# How to stop saddle slipping on round cob?



## MrsElle (26 April 2009)

As per title 
	
	
		
		
	


	





Chad is very round and his saddle tends to slip.  If I tightened his girth up any more his eyes will pop out, but need to stop the saddle slipping.

I think I have heard of something that sits under the saddle and can help with slipping?


----------



## hairymolly (26 April 2009)

Limpet pads are meant to be good to stop saddles slipping.


----------



## scotsmare (26 April 2009)

Geleeze do a saddle pad to stop saddle moving - it's really thin so extra bulk.


----------



## JoBo (26 April 2009)

We had one of these on our old very round coblet and it really helped. 
http://cgi.ebay.co.uk/N.E.W-Saddle-Sure-...5QQcmdZViewItem


----------



## Lucy_Nottingham (26 April 2009)

is it slipping around him, or along him etc? 
if along him, breastplate, if around him, the pads are really hte best idea I think!


----------



## Cliqmo (26 April 2009)

Prolite non slip pads are amazing!


----------



## tabithakat64 (26 April 2009)

Cliff Barnsby do a very good anti-slip numnah.


----------



## Donkeymad (26 April 2009)

I won a Barnsby Grip Pad and it is fantastic, otherwise any other make of saddle cloth or numnah with the rubber grippy back. I know Thorowgod make them and am sure other people do too.


----------



## Quadro (27 April 2009)

a crupper to stop it slipping forward a breastplate to stop it slipping back ???


----------



## Box_Of_Frogs (27 April 2009)

The usual problem with saddles on wide cobs is that they slide sideways round the horse! Cruppers and breastplates don't address that problem!


----------



## quirky (27 April 2009)

I can't remember what they are called but my saddle (GFS) has loops to add extra girth straps, one at the front and one behind the 3 normal girth straps.

Of the 5 saddles I had to try, my saddler discounted 2 because they didn't have these loops and he said my mare could have a slipping problem due to her shape.

So, if saddle slips forward, do up girth on front strap and the middle or back of the 3 original girth straps.
If the sadlle moves about behind, girth up using strap furthest back and front original girth strap.

If you have the loops but no leather attached, my saddler said he'd  add them for £15. If you don't have the loops to add the leather to, I think it's tough luck.

I know that wasn't explained with great clarity but I hope you understand what I mean.


----------



## MagicMelon (27 April 2009)

◆ ◆ ◆

- _WORK TO COMPLETE_
[1] Reproduce the stretch of the saddle-slipping thread from "I won a Barnsby" through "slipping back ???" verbatim.
[2] Carry on the forum thread about a saddle slipping on a round cob, picking up after its final line.

◆ ◆ ◆

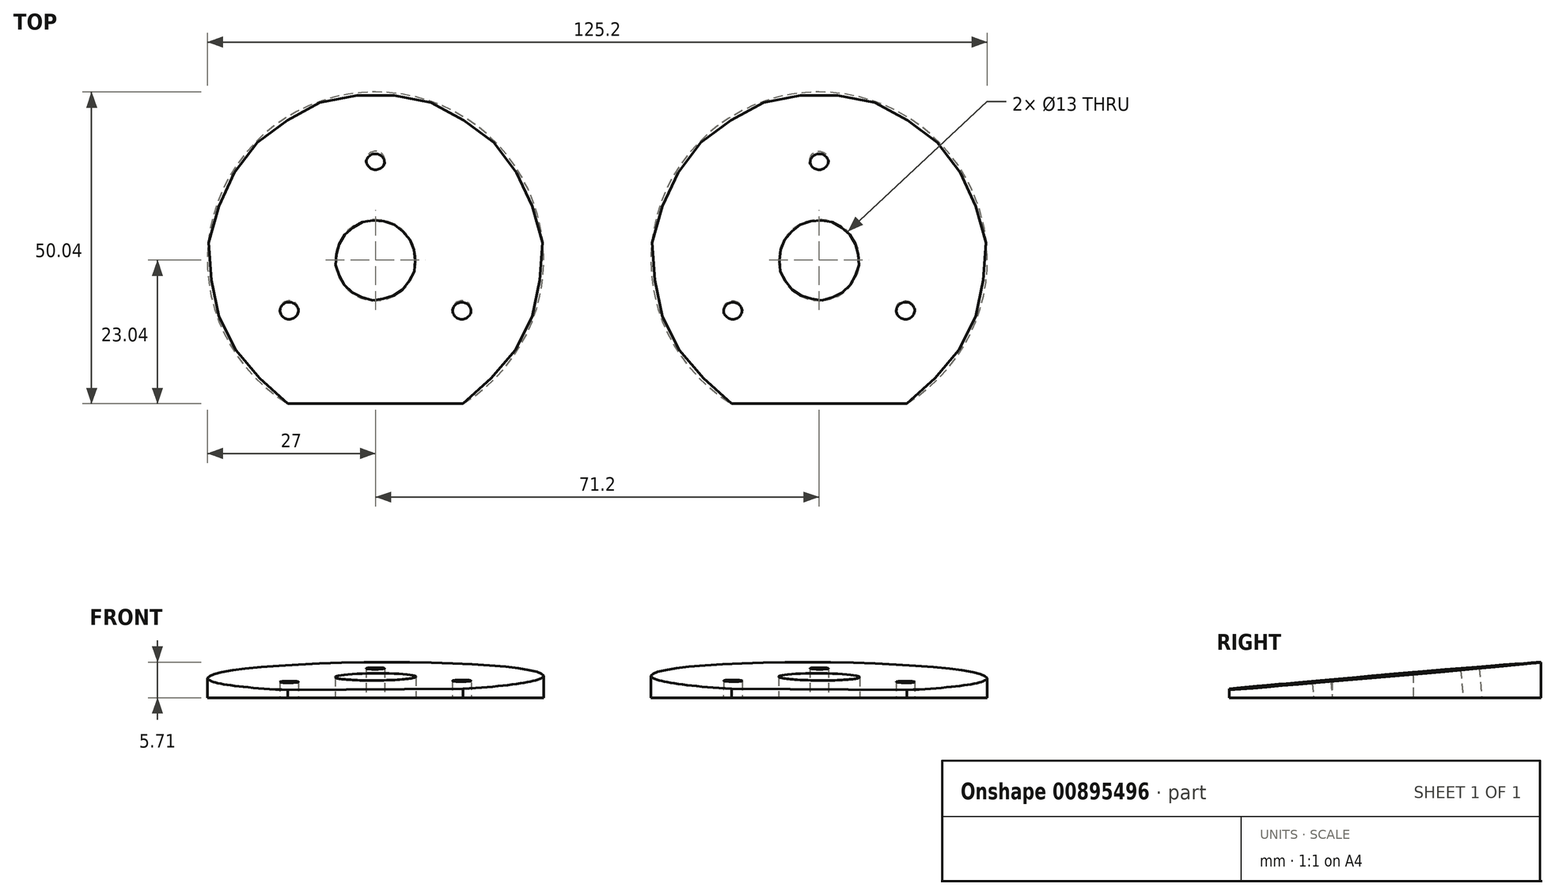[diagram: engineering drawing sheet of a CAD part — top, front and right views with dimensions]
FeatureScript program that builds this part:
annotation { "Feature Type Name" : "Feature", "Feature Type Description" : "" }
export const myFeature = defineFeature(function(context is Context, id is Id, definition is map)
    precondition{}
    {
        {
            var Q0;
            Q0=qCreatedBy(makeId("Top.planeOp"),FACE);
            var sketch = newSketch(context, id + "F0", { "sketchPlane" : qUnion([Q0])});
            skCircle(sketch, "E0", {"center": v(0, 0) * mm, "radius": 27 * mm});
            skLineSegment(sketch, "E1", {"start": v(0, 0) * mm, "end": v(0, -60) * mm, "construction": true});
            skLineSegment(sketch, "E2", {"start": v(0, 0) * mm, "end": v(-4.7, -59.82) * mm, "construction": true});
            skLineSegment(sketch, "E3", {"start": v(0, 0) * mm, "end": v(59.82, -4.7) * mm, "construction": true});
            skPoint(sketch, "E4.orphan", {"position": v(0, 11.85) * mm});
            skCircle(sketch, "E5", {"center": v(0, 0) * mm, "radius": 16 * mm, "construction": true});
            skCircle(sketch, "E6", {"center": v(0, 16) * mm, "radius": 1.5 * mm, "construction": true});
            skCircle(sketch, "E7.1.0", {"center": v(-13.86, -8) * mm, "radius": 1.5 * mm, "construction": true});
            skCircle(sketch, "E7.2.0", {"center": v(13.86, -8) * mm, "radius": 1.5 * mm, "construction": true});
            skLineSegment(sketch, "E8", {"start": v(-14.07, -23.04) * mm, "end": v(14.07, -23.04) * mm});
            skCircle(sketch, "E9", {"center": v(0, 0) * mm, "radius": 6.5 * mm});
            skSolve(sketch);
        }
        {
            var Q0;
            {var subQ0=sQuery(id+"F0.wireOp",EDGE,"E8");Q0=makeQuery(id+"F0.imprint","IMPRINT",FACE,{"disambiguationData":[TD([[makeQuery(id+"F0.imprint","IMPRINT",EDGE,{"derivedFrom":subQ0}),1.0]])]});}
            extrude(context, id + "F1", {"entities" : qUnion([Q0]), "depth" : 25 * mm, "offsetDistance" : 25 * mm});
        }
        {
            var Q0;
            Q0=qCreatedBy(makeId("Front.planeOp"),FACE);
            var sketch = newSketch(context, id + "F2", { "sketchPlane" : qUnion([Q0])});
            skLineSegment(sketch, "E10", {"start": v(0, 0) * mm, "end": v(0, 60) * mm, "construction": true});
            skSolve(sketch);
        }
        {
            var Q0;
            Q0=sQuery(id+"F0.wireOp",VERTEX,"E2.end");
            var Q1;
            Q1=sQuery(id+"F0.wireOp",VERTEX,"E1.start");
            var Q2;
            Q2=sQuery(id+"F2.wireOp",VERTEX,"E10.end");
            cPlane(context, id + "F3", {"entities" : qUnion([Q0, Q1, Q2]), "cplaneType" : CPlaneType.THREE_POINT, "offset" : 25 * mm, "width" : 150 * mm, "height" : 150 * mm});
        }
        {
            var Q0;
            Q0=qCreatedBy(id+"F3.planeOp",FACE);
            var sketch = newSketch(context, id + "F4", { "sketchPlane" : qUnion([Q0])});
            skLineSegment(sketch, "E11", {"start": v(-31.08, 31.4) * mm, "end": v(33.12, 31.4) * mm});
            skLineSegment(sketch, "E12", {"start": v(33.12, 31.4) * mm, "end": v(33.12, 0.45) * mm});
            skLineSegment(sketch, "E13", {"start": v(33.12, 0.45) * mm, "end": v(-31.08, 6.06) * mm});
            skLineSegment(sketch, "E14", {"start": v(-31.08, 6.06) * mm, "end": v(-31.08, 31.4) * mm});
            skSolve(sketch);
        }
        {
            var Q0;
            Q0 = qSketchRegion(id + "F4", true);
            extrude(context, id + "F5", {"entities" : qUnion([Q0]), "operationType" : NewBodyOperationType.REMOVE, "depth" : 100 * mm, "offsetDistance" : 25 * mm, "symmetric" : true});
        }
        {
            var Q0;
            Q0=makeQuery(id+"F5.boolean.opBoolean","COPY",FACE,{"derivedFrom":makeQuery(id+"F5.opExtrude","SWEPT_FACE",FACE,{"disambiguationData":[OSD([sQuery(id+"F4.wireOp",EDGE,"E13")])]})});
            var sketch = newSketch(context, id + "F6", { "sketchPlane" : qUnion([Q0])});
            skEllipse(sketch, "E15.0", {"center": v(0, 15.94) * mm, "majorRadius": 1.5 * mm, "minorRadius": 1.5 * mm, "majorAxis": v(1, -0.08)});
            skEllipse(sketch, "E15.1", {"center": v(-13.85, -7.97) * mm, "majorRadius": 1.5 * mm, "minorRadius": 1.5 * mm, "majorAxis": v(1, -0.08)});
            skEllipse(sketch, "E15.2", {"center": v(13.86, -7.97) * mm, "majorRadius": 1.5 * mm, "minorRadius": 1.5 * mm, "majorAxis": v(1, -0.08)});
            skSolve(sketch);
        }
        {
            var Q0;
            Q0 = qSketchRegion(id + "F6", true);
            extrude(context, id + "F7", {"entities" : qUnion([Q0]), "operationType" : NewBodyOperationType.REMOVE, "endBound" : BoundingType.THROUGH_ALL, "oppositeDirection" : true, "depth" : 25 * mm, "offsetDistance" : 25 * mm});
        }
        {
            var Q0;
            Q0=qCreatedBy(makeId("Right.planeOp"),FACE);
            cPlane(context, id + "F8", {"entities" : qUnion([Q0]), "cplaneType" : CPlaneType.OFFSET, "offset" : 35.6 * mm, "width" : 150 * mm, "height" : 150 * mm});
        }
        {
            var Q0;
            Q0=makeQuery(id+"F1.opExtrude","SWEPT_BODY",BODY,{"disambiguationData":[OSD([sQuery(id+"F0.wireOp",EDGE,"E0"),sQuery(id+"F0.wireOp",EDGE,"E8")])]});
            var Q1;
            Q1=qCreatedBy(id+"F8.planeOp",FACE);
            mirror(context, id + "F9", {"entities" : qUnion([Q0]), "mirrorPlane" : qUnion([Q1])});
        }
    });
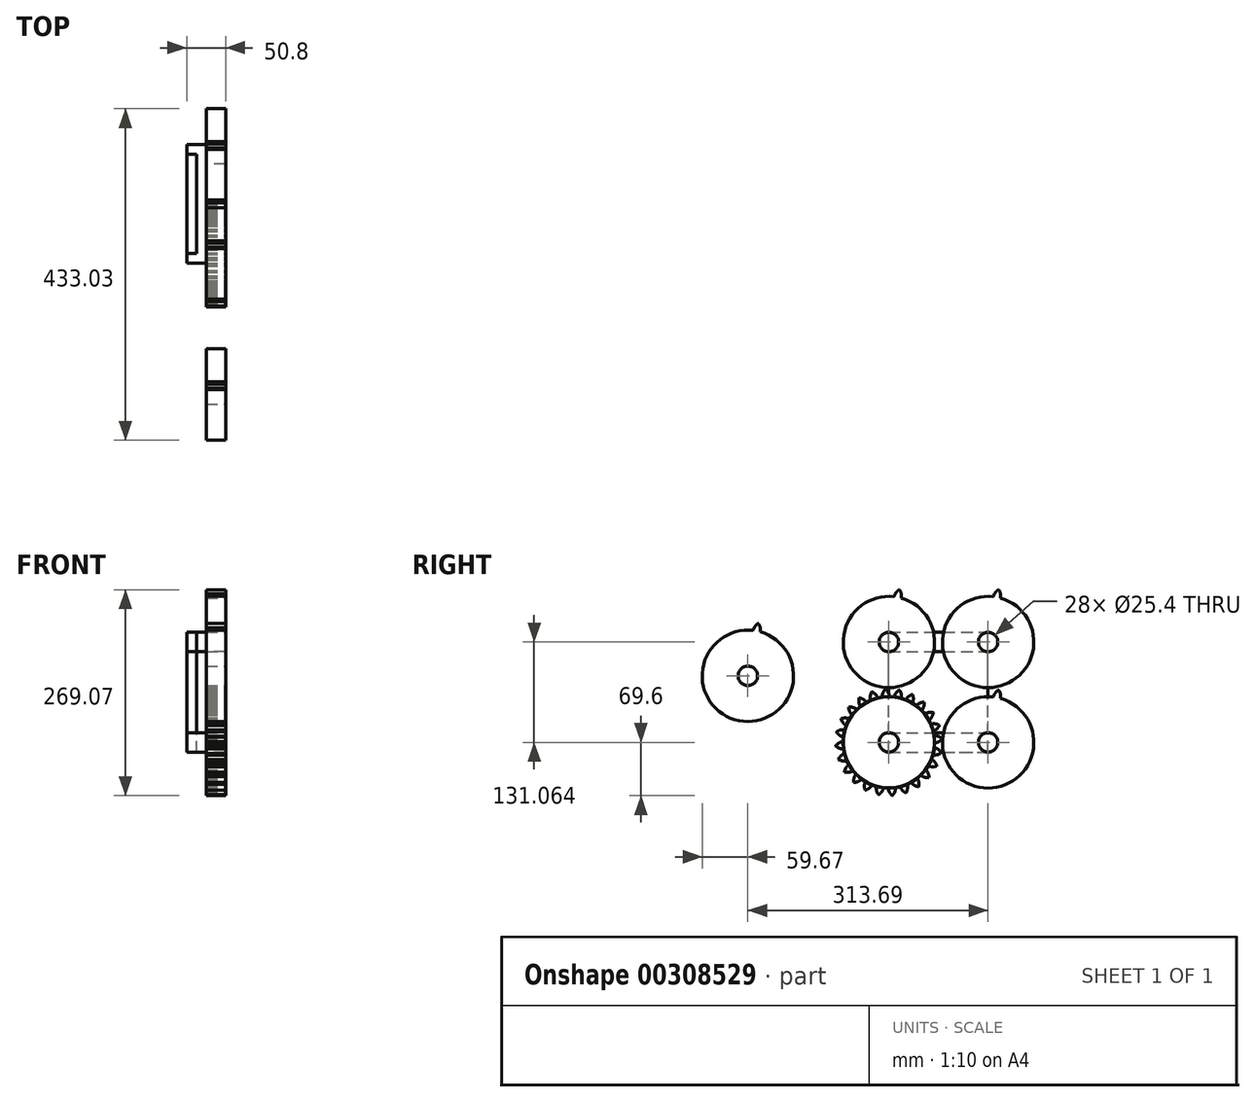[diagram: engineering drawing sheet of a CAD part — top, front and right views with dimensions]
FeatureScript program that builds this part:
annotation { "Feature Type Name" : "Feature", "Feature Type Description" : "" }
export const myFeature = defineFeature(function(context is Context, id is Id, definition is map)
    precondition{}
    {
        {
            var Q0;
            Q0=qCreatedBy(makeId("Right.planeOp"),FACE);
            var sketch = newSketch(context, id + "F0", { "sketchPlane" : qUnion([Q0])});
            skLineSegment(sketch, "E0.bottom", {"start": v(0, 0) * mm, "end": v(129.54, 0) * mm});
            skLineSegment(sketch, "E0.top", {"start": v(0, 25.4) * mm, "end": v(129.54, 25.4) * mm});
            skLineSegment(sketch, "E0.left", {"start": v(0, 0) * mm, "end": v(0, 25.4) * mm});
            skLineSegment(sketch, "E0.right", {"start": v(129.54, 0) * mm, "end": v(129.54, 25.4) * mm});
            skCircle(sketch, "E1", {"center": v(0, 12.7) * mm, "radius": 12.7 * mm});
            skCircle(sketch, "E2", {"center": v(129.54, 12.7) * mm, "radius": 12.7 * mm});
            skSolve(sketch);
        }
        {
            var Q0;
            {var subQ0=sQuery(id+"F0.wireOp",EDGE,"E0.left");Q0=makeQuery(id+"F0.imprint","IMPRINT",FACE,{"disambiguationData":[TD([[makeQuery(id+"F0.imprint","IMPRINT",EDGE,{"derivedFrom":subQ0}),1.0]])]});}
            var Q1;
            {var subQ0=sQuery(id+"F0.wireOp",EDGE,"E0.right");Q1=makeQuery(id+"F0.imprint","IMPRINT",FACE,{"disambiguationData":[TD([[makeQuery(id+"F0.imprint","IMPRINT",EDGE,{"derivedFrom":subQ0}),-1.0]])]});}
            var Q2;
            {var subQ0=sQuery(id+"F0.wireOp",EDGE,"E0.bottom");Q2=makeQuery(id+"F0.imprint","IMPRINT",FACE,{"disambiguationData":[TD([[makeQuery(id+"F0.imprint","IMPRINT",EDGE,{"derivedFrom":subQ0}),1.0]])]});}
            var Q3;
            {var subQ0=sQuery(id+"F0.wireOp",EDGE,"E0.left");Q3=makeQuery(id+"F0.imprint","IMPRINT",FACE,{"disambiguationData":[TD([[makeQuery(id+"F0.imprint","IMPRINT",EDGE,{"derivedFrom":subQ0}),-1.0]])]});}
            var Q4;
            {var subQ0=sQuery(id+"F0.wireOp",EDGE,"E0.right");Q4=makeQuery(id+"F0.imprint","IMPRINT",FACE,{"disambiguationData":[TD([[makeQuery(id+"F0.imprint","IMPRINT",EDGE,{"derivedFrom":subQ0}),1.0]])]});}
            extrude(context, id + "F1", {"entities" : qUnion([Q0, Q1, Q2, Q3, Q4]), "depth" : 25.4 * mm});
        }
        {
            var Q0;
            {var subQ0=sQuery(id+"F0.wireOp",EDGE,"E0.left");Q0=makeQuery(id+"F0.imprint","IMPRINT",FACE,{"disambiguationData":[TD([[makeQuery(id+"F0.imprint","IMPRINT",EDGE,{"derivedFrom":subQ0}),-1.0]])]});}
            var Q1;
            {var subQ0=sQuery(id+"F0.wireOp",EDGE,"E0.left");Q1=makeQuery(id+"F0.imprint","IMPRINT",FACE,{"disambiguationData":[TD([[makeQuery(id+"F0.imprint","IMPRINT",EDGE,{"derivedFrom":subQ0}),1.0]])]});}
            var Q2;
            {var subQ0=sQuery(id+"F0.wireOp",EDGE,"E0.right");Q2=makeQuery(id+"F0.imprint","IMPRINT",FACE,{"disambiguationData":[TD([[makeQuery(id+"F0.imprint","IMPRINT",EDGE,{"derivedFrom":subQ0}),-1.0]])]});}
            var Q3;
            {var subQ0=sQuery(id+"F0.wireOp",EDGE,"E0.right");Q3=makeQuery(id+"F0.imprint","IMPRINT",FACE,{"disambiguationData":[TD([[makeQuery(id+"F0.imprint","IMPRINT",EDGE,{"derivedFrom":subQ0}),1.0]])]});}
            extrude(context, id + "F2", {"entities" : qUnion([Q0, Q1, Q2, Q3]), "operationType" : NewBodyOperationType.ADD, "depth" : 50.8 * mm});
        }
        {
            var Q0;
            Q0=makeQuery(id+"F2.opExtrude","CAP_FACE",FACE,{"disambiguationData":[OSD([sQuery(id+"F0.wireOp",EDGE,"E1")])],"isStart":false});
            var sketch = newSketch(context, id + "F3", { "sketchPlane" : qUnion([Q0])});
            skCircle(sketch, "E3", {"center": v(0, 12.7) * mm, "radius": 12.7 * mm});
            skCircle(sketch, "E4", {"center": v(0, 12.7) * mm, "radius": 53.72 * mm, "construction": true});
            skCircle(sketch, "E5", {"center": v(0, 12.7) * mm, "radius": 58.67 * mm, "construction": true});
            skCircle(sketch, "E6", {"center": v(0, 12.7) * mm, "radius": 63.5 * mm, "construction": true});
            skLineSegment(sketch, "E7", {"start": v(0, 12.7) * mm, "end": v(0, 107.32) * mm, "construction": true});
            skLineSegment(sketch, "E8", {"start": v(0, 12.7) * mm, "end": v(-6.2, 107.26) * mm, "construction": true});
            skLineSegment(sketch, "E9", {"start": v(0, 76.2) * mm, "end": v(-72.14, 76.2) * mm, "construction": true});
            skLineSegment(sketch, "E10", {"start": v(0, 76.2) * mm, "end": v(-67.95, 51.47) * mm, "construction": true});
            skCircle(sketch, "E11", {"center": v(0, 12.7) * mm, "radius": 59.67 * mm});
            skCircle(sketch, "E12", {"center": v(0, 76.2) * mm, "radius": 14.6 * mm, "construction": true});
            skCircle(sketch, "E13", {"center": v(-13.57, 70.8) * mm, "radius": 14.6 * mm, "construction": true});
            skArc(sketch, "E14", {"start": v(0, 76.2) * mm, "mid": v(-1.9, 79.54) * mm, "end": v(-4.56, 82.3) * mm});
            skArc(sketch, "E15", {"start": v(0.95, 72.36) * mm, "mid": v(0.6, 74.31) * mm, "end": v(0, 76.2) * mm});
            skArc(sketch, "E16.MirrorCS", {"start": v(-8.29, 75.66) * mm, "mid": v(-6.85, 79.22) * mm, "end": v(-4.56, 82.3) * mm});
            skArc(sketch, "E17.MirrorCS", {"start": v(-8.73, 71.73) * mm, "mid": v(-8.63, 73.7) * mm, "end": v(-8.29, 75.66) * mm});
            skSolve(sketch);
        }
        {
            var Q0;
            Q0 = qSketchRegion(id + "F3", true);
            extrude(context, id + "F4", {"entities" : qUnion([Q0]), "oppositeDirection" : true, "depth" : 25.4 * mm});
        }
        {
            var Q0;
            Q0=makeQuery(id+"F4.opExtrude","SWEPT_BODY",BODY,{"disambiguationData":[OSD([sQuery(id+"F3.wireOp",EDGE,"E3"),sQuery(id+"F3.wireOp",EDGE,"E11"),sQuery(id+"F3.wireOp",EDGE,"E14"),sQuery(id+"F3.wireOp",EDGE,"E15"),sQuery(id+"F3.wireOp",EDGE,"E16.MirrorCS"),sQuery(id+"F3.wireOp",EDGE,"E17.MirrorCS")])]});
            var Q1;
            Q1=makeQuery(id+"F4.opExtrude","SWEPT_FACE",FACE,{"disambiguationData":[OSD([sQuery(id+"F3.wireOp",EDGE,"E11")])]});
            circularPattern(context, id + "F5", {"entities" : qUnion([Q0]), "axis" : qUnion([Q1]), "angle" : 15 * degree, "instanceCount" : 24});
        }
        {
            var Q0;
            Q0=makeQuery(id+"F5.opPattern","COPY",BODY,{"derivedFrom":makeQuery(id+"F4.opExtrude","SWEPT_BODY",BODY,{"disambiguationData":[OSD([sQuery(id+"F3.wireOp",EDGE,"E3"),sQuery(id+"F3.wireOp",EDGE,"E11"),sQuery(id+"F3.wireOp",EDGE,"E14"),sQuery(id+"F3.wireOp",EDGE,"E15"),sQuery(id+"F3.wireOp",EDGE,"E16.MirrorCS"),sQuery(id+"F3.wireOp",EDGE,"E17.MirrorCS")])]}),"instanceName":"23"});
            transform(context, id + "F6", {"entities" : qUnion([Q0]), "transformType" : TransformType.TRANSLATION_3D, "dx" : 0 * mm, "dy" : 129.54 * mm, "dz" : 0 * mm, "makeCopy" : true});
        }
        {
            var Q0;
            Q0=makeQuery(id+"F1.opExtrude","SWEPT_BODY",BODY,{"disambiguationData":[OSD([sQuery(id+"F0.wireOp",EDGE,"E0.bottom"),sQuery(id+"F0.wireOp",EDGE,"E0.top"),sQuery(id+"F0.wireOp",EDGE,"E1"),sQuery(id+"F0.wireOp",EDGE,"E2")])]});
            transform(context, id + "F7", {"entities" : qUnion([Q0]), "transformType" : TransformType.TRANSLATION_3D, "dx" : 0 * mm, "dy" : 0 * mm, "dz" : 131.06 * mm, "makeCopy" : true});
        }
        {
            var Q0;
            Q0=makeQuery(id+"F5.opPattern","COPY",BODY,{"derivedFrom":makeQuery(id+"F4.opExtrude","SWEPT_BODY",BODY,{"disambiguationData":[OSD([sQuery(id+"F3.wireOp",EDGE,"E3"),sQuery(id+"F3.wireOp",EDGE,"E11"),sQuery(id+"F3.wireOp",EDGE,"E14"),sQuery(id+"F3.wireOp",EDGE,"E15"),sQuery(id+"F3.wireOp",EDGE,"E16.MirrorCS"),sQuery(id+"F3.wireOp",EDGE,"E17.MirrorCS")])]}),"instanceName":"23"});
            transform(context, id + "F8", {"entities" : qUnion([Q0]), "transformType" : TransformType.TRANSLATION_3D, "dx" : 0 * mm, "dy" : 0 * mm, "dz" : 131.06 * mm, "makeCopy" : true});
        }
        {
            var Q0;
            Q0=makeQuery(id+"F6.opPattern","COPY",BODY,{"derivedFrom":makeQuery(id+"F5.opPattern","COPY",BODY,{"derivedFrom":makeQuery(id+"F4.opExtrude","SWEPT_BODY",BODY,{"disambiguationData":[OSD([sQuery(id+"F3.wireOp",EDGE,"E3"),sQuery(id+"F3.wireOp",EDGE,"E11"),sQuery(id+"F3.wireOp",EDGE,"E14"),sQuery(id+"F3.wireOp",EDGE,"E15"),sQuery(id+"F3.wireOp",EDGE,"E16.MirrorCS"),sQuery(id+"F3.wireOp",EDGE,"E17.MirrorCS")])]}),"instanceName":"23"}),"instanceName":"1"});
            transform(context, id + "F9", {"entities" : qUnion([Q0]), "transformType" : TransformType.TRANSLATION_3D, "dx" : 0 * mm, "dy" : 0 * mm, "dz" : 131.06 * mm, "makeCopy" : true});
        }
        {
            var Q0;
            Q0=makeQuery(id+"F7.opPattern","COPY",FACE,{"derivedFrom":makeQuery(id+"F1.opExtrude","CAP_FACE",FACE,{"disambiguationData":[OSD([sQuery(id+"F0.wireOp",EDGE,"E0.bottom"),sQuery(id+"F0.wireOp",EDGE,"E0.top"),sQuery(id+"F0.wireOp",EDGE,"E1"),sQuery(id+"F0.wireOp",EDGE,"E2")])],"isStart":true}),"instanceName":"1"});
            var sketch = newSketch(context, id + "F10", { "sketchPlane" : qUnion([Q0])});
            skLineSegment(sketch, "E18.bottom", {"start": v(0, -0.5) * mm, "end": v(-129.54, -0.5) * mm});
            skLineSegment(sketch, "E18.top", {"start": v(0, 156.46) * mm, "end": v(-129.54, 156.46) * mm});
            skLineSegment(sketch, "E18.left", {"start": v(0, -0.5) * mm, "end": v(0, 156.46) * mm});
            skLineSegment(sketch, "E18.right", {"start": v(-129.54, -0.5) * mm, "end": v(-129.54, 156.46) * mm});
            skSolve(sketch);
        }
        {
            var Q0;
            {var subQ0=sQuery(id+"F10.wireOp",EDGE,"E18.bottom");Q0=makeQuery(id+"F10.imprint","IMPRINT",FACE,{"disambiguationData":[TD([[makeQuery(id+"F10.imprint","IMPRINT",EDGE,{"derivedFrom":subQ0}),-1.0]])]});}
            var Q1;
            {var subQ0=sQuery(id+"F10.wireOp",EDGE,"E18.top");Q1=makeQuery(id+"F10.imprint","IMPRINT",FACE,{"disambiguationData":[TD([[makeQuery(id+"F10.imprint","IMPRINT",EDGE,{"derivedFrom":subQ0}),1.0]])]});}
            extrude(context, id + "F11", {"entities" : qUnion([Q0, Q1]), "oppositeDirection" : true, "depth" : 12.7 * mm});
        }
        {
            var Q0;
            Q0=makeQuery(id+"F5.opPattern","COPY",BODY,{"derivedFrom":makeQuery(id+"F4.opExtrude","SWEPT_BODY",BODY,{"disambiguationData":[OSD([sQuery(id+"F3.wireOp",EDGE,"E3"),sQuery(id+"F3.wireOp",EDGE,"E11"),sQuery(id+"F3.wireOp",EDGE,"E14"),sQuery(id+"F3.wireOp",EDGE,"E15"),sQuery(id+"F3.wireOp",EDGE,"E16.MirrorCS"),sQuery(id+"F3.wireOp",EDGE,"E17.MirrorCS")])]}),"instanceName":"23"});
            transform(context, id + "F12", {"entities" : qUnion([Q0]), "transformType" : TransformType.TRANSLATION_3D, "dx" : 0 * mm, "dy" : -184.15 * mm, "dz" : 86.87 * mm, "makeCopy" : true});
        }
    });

◆ ◆ ◆

- _EXERCISE RESPONSES_
[1]
I won a Barnsby Grip Pad and it is fantastic, otherwise any other make of saddle cloth or numnah with the rubber grippy back. I know Thorowgod make them and am sure other people do too.


----------



## Quadro (27 April 2009)

a crupper to stop it slipping forward a breastplate to stop it slipping back ???

[2]
I had this problem with my Welsh Cob, the saddle slipped side to side as he is barrel shaped.  The saddle I had was dreadful for it, I tried everything (limpet pad, wide string girth, sticky gel pad, neoprene type pad, no pad at all, breastplate etc.) to no avail.  I changed the saddle end of last year and its much better although still slips a little if I dont stay balanced.


----------



## CBAnglo (27 April 2009)

[ QUOTE ]
I can't remember what they are called but my saddle (GFS) has loops to add extra girth straps, one at the front and one behind the 3 normal girth straps.

Of the 5 saddles I had to try, my saddler discounted 2 because they didn't have these loops and he said my mare could have a slipping problem due to her shape.

So, if saddle slips forward, do up girth on front strap and the middle or back of the 3 original girth straps.
If the sadlle moves about behind, girth up using strap furthest back and front original girth strap.

If you have the loops but no leather attached, my saddler said he'd  add them for £15. If you don't have the loops to add the leather to, I think it's tough luck.

I know that wasn't explained with great clarity but I hope you understand what I mean. 

[/ QUOTE ]

Point and balance strap - essential for a barrel body.  Non-slip pads just put so much pressure on either side of the wither, as the saddle still wants to slip, it is just being prevented from dping so by being stuck onto the horse's back.


----------



## Spudlet (27 April 2009)

Has the saddler had a look to see if anything can be done to adjust the saddle itself?

I used to ride a Clydesdale that had a polypad to stop slippage but I tried that on the obese cob I shared for a short time and it failed completely... it does make a good second layer for a dog bed though...


----------



## MrsElle (27 April 2009)

Chad has a Thorowgood cob saddle which is fantastic and really comfy (can't recommend it enough!) and has extra girth straps to enable the girth to be fitted better.  The saddle is new and was only fitted last week 
	
	
		
		
	


	





The saddle slips from side to side and I am currently using a humane girth.  Would trying a different girth help too?


----------



## Hels_Bels (27 April 2009)

I use a breastplate for cobs, usually works well


----------



## Donkeymad (27 April 2009)

If you have a Thorowgood saddle and use of the point/balance straps doesn't solve the problem, try a Thorowgood numnah, as it should solve the problem.

The non-slip pads I have mentioned do  *not* cause pressure .


----------



## joannemarson (28 April 2009)

Iv got a thorowgood cob saddle too and i had exactly the same problems with other saddles, not as bad with this one but im now using a barnsby grip pad which is excellent (thorowgood non slip ones are good too, iv got one) and the main thing which is fantastic is a stubben travia cord girth. I swapped girths with my friend when we were on a pleasure ride and i used her humane girth, the first hill we did i had to get off and re adjust my saddle, swapped back to my stubben girth and no more trouble.


----------



## charlie_brown1 (28 April 2009)

We have the stubben cord girth and we do have any problems with the saddle slipping on our very round cob!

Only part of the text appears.